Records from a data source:
******************************
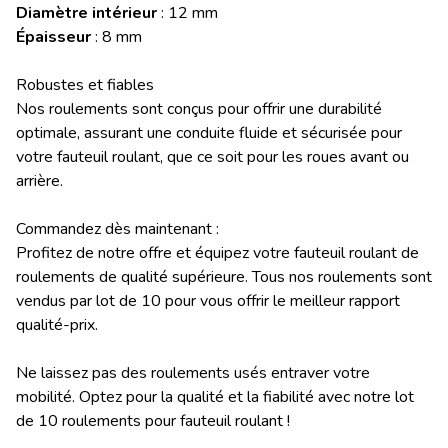
Diamètre intérieur
: 12 mm
Épaisseur
: 8 mm
Robustes et fiables
Nos roulements sont conçus pour offrir une durabilité
optimale, assurant une conduite fluide et sécurisée pour
votre fauteuil roulant, que ce soit pour les roues avant ou
arrière.
Commandez dès maintenant :
Profitez de notre offre et équipez votre fauteuil roulant de
roulements de qualité supérieure. Tous nos roulements sont
vendus par lot de 10 pour vous offrir le meilleur rapport
qualité-prix.
Ne laissez pas des roulements usés entraver votre
mobilité. Optez pour la qualité et la fiabilité avec notre lot
de 10 roulements pour fauteuil roulant !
******************************
= Prompt =
Could you set down the records above word for word, without any of the pictures?

= Result below =
Diamètre intérieur
: 12 mm
Épaisseur
: 8 mm
Robustes et fiables
Nos roulements sont conçus pour offrir une durabilité
optimale, assurant une conduite fluide et sécurisée pour
votre fauteuil roulant, que ce soit pour les roues avant ou
arrière.
Commandez dès maintenant :
Profitez de notre offre et équipez votre fauteuil roulant de
roulements de qualité supérieure. Tous nos roulements sont
vendus par lot de 10 pour vous offrir le meilleur rapport
qualité-prix.
Ne laissez pas des roulements usés entraver votre
mobilité. Optez pour la qualité et la fiabilité avec notre lot
de 10 roulements pour fauteuil roulant !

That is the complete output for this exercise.